Savunmasında, evrim teorisi hakkında yazılacakları YÖK’ün tayin
etmemesi gerektiğini, Yükseköğretim Kurulu’nu, bir teorinin dahi
tartışılmasını en ağır şekilde cezalandırmak isteyen bir müessese
olarak değil, hür dünyada olduğu gibi, rüştüne ermiş bir gencin her
türlü fikir ve düşünce kaynağına ulaşabileceği, onları serbestçe
tartışıp değerlendirebileceği ortamı hazırlayan bir teşkilat olarak
görmek istediğini ifade ettiğini kaydeden Tatlı, “Yaratılış ve
evrim konularının nasıl ve hangi ölçülerde tartışılması
gerektiğine, ilmi olup olmadığına, mahkeme heyeti değil, bırakınız
bir ilmin kendi yargılama sistemi ve değer ölçüleri içerisinde
karar verilsin.
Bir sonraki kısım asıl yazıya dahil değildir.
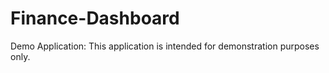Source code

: # Finance-Dashboard

Demo Application: This application is intended for demonstration purposes only.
Benim kitabımın ilmi olmadığını iddia edenler, bu
konuda ilmi düşüncelerini yazsınlar. O zaman elbette bizim de bir
diyeceğimiz olacaktır. Burada olduğu gibi, ilmin metotları
içerisinde savunulamayan bazı teori ve düşüncelere YÖK alet
edilmemelidir. İlim dünyasında, bu memleketi, bir teorinin dahi
tartışılamadığı, geri kalmış bir ülke olarak göstermeye kimsenin
hakkı yoktur. Türk Yükseköğretimine böyle bir kara sayfayı açanlar,
tarih huzurunda ve kamu vicdanında mahkûm olacaklardır. Beş
dakikalık savunmam sonucunda, YÖK disiplin kurulu tarafından, iyi
halimiz dikkate alınarak, bir alt ceza olan bir yıl süreli
“Görevden çekilmiş sayma” cezası ile tecziye edildim. Danıştay 8.
Dairesi de bu cezayı tasdik etti” şeklinde konuştu.
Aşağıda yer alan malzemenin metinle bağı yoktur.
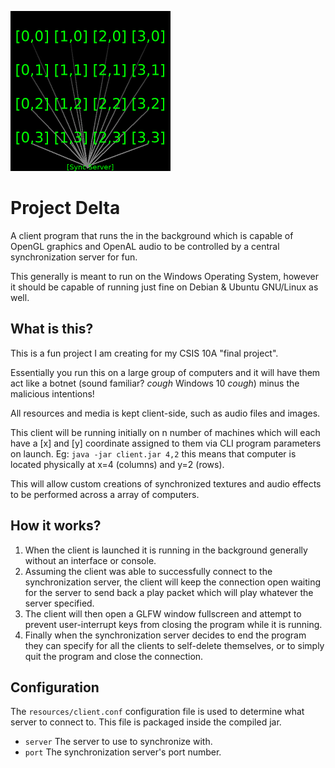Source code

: ![img](icon.png)

# Project Delta
A client program that runs the in the background which is capable of OpenGL graphics and OpenAL audio to be controlled by a central synchronization server for fun.

This generally is meant to run on the Windows Operating System, however it should be capable of running just fine on Debian & Ubuntu GNU/Linux as well.

## What is this?
This is a fun project I am creating for my CSIS 10A "final project".

Essentially you run this on a large group of computers and it will have them act like a botnet (sound familiar? *cough* Windows 10 *cough*) minus the malicious intentions!

All resources and media is kept client-side, such as audio files and images.

This client will be running initially on n number of machines which will each have a \[x\] and \[y\] coordinate assigned to them via CLI program parameters on launch. Eg: `java -jar client.jar 4,2` this means that computer is located physically at x=4 (columns) and y=2 (rows).

This will allow custom creations of synchronized textures and audio effects to be performed across a array of computers.

## How it works?
1. When the client is launched it is running in the background generally without an interface or console.
2. Assuming the client was able to successfully connect to the synchronization server, the client will keep the connection open waiting for the server to send back a play packet which will play whatever the server specified.
3. The client will then open a GLFW window fullscreen and attempt to prevent user-interrupt keys from closing the program while it is running.
4. Finally when the synchronization server decides to end the program they can specify for all the clients to self-delete themselves, or to simply quit the program and close the connection.

## Configuration
The `resources/client.conf` configuration file is used to determine what server to connect to. This file is packaged inside the compiled jar.
- `server` The server to use to synchronize with.
- `port` The synchronization server's port number.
Kararı temyize gönderdikten sonra Danıştay Daireler Kurulu, verilen
disiplin cezasının, ne 2547 sayılı YÖK kanununa ve ne de 657 sayılı
Devlet memurları kanununa dayanmadığına ve bu cezanın kanunsuz
olduğuna karar verdiğini aktaran Tatlı, “Danıştay Daireler
Kurulu’nun verdiği bu kararla, bizim suçsuzluğumuz ispatlandı. Geç
de olsa, adalet bizi haklı çıkaracak şekilde tecelli etti. Ama
aradan sekiz sene geçti. Ümit ediyorum ki, bu ara karar, en kısa
zamanda neticelenir. Kanaatimce, telafisi imkânsız mağduriyetlere
sebep olan hukukun bu kadar yavaş işlemesi önlenmeli ve bunun
mutlaka bir çaresi bulunmalıdır. Yoksa geçen zamanı geri getirmek
mümkün değildir” şeklindeki ifadeleri kullandı.
Varılan son noktada hakkın hak sahibine teslim edilmesinin önemli
olduğunu ifade eden Prof. Dr. Adem Tatlı, Adil Danıştay hakimlerine
hukukun üstünlüğüne ve hukuka bağlı kalma noktasında gösterdikleri
erdemden dolayı teşekkür ettiğini de sözlerine ekledi.